## TASK
For this exercise, write out every entry exactly and leave the pictures out.

(Stored data)
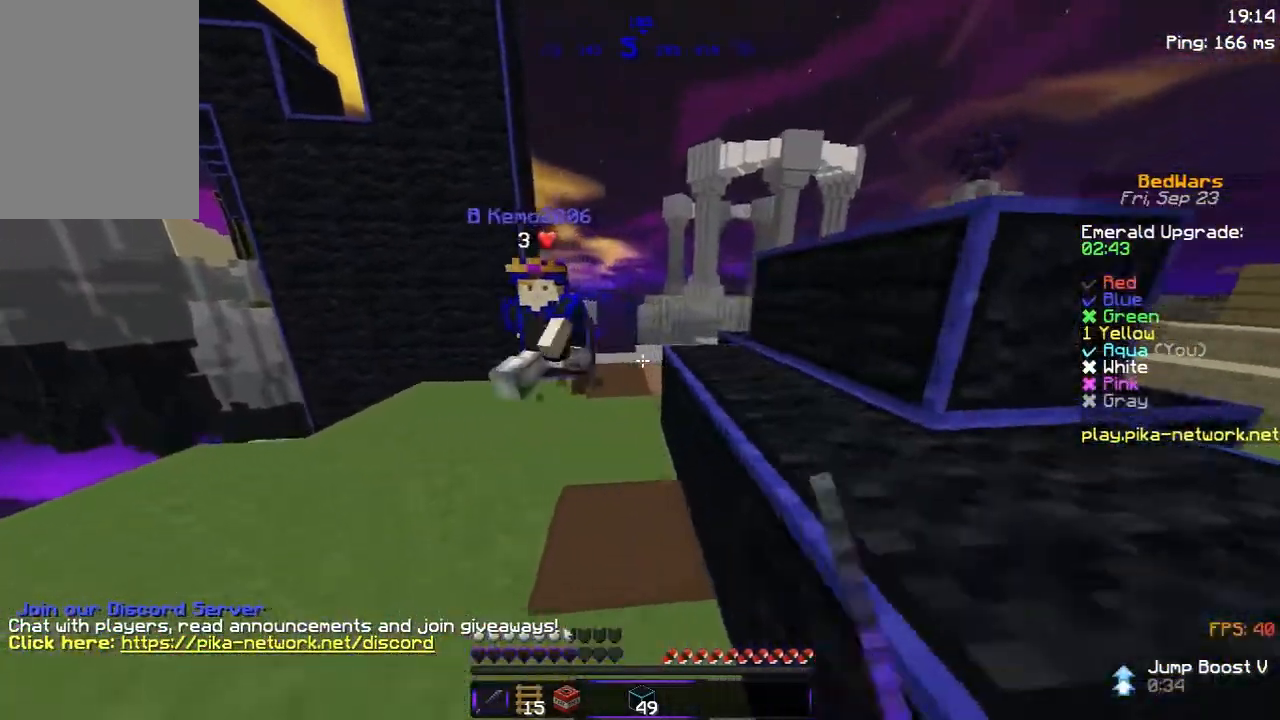
{"keys": ["w"], "mouse": ["left"], "events": [[33, "mouse_left", "up"], [133, "mouse_left", "down"], [250, "mouse_left", "up"], [300, "mouse_left", "down"], [400, "a", "up"], [400, "mouse_left", "up"], [500, "mouse_left", "down"]]}
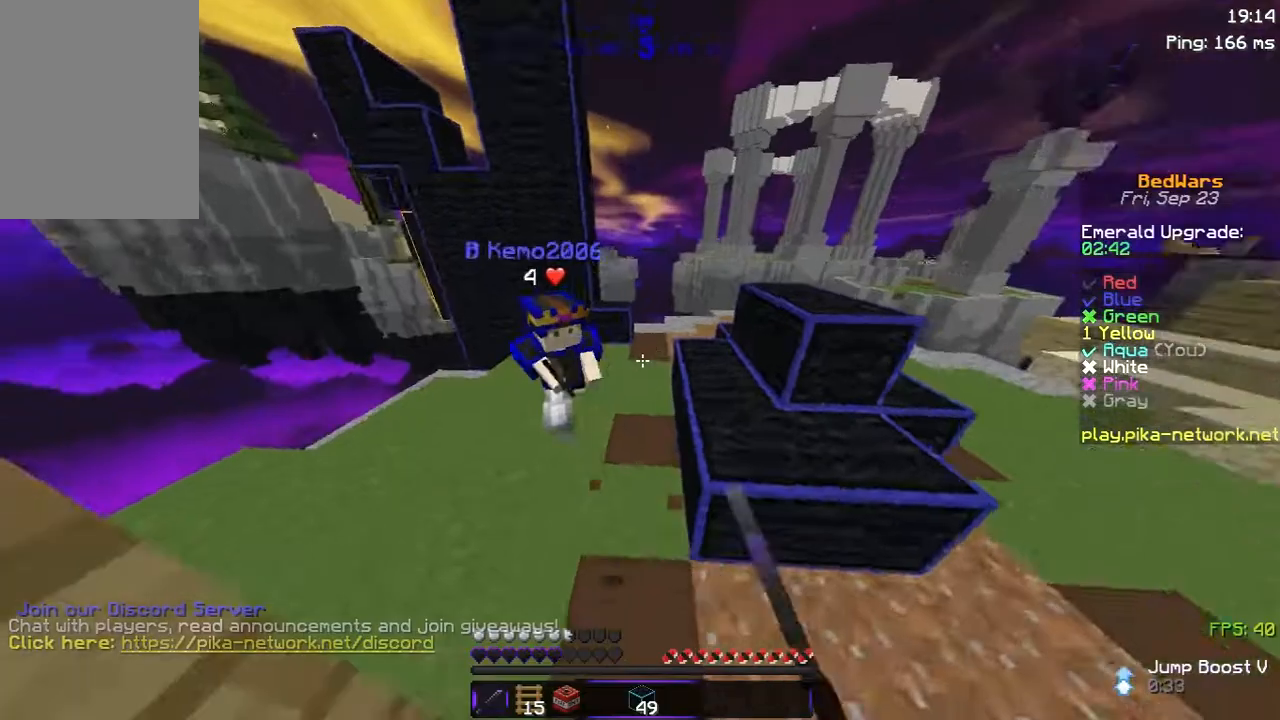
{"keys": ["a", "w"], "mouse": ["left", "right"], "events": [[100, "mouse_left", "up"], [133, "mouse_left", "down"], [183, "a", "down"], [183, "mouse_right", "down"], [250, "mouse_left", "up"], [250, "mouse_right", "up"], [300, "mouse_right", "down"], [350, "mouse_left", "down"], [400, "mouse_left", "up"], [450, "mouse_right", "up"], [500, "mouse_left", "down"], [500, "mouse_right", "down"]]}
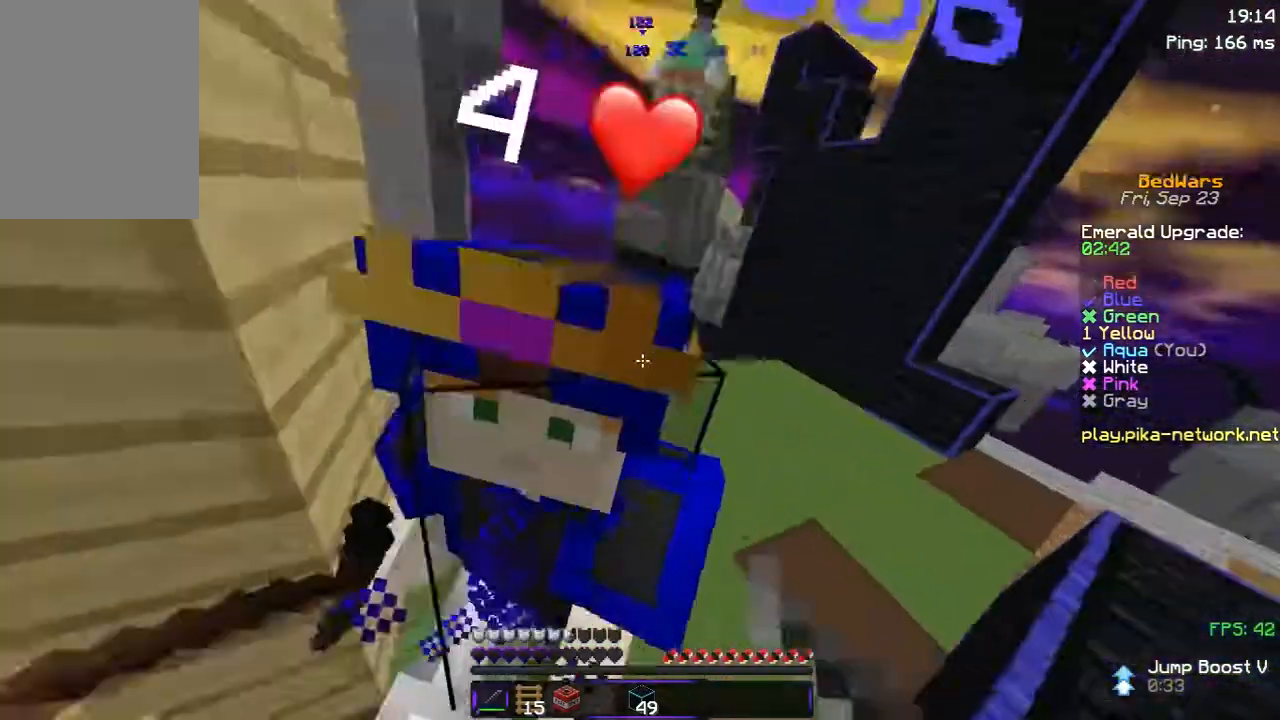
{"keys": ["w"], "mouse": [], "events": [[83, "mouse_left", "up"], [83, "mouse_right", "up"], [150, "mouse_left", "down"], [250, "mouse_left", "up"], [267, "mouse_left", "down"], [350, "a", "up"], [383, "mouse_left", "up"]]}
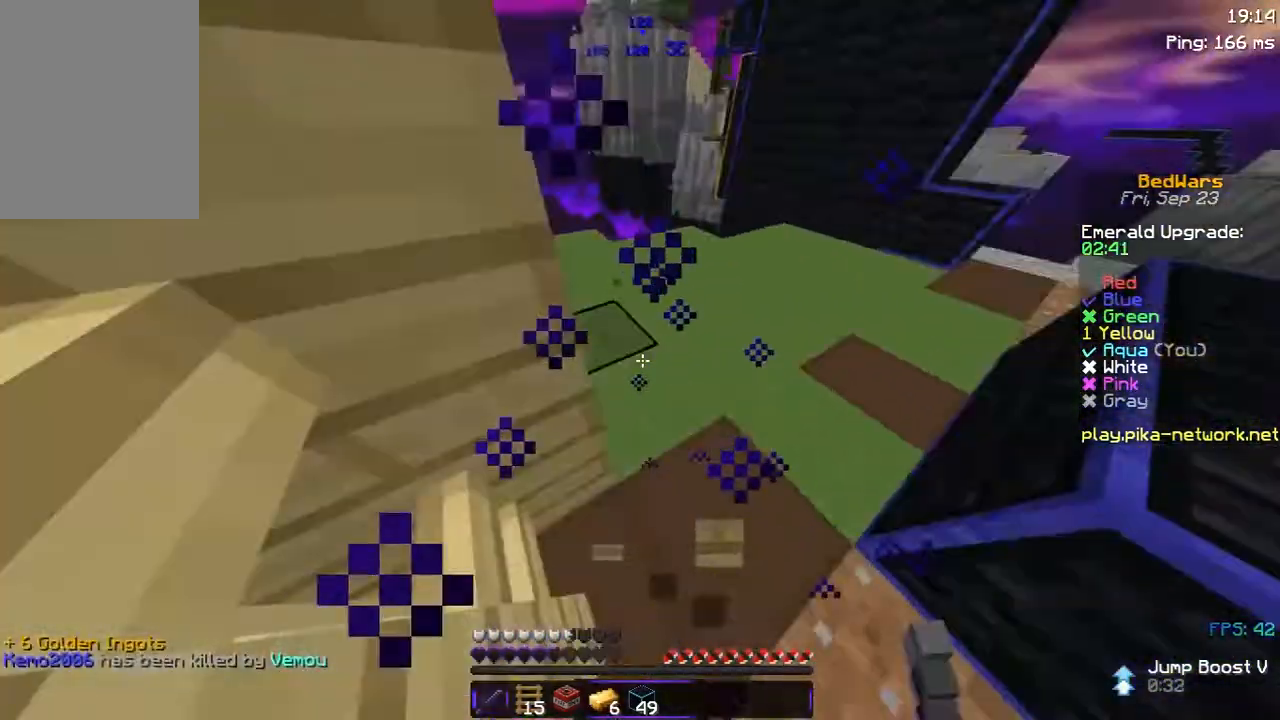
{"keys": ["a"], "mouse": ["left"], "events": [[100, "d", "down"], [250, "d", "up"], [383, "mouse_left", "down"], [433, "w", "up"], [500, "a", "down"]]}
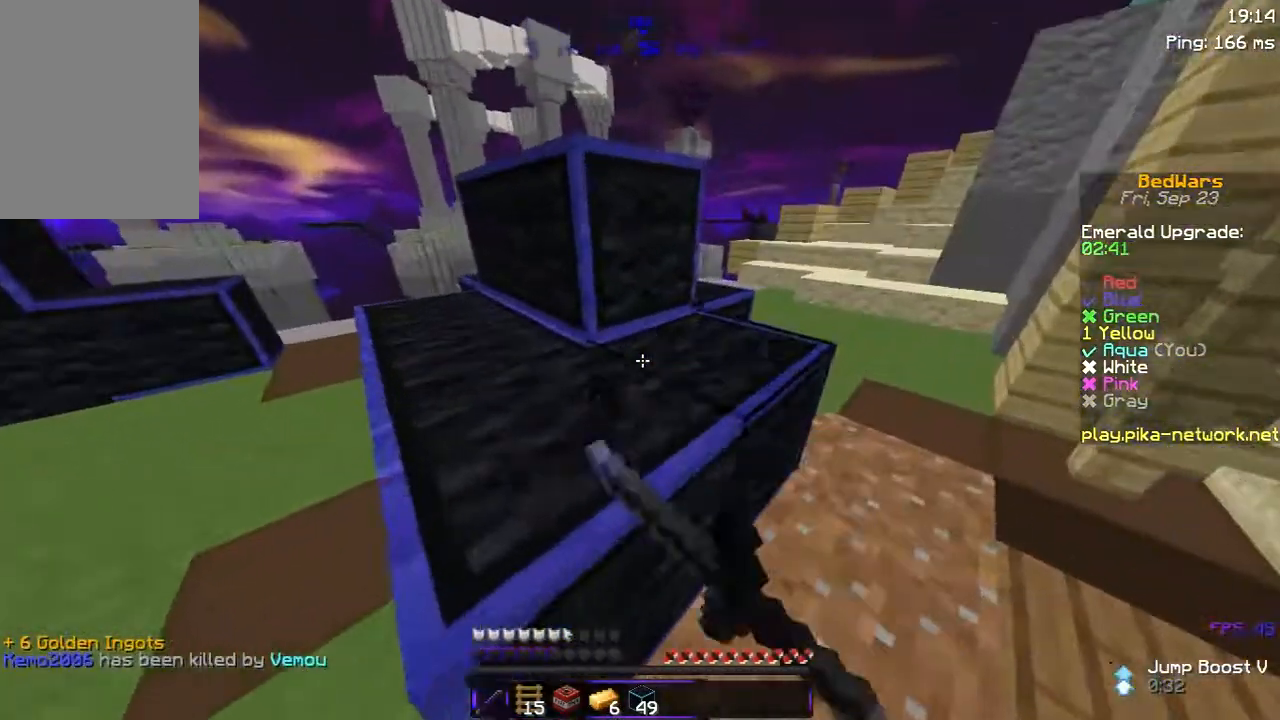
{"keys": ["a"], "mouse": ["left"], "events": [[183, "a", "up"], [350, "a", "down"]]}
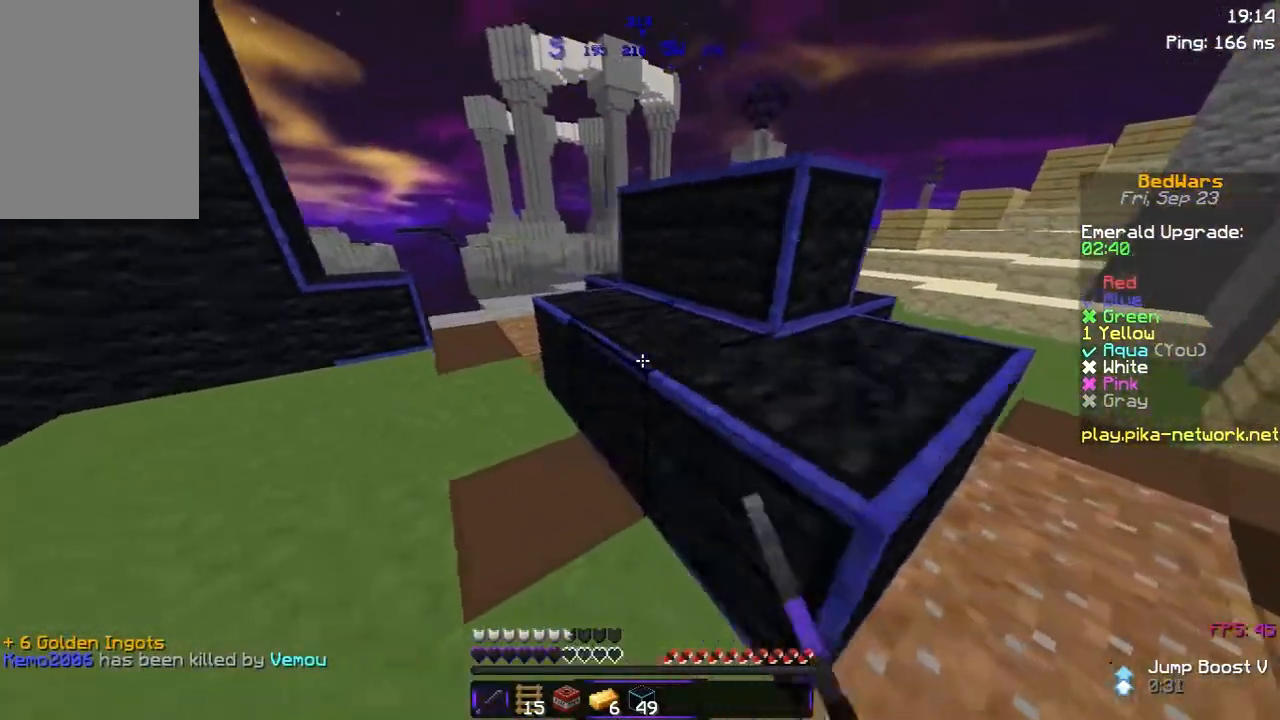
{"keys": [], "mouse": ["left"], "events": [[33, "w", "down"], [183, "a", "up"], [250, "w", "up"]]}
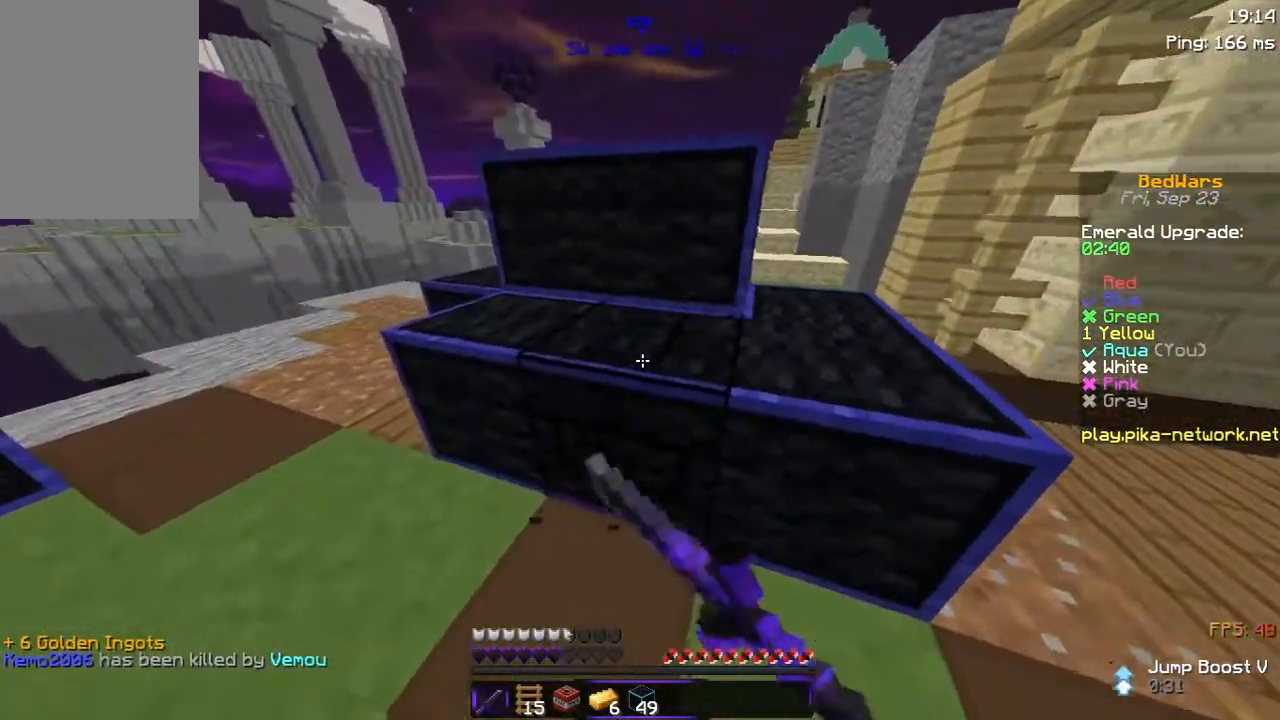
{"keys": [], "mouse": ["left"], "events": []}
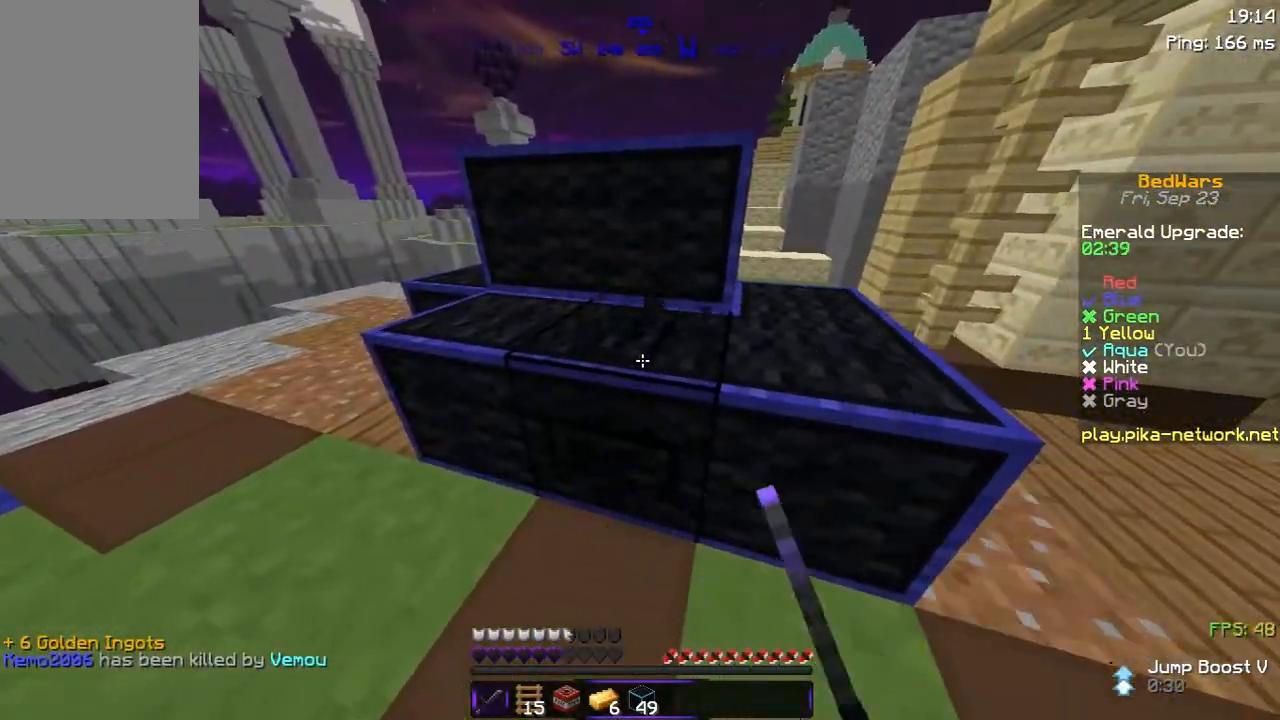
{"keys": [], "mouse": ["left"], "events": []}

## ANSWER BOX
{"keys": ["w"], "mouse": ["left"], "events": [[33, "mouse_left", "up"], [133, "mouse_left", "down"], [250, "mouse_left", "up"], [300, "mouse_left", "down"], [400, "a", "up"], [400, "mouse_left", "up"], [500, "mouse_left", "down"]]}
{"keys": ["a", "w"], "mouse": ["left", "right"], "events": [[100, "mouse_left", "up"], [133, "mouse_left", "down"], [183, "a", "down"], [183, "mouse_right", "down"], [250, "mouse_left", "up"], [250, "mouse_right", "up"], [300, "mouse_right", "down"], [350, "mouse_left", "down"], [400, "mouse_left", "up"], [450, "mouse_right", "up"], [500, "mouse_left", "down"], [500, "mouse_right", "down"]]}
{"keys": ["w"], "mouse": [], "events": [[83, "mouse_left", "up"], [83, "mouse_right", "up"], [150, "mouse_left", "down"], [250, "mouse_left", "up"], [267, "mouse_left", "down"], [350, "a", "up"], [383, "mouse_left", "up"]]}
{"keys": ["a"], "mouse": ["left"], "events": [[100, "d", "down"], [250, "d", "up"], [383, "mouse_left", "down"], [433, "w", "up"], [500, "a", "down"]]}
{"keys": ["a"], "mouse": ["left"], "events": [[183, "a", "up"], [350, "a", "down"]]}
{"keys": [], "mouse": ["left"], "events": [[33, "w", "down"], [183, "a", "up"], [250, "w", "up"]]}
{"keys": [], "mouse": ["left"], "events": []}
{"keys": [], "mouse": ["left"], "events": []}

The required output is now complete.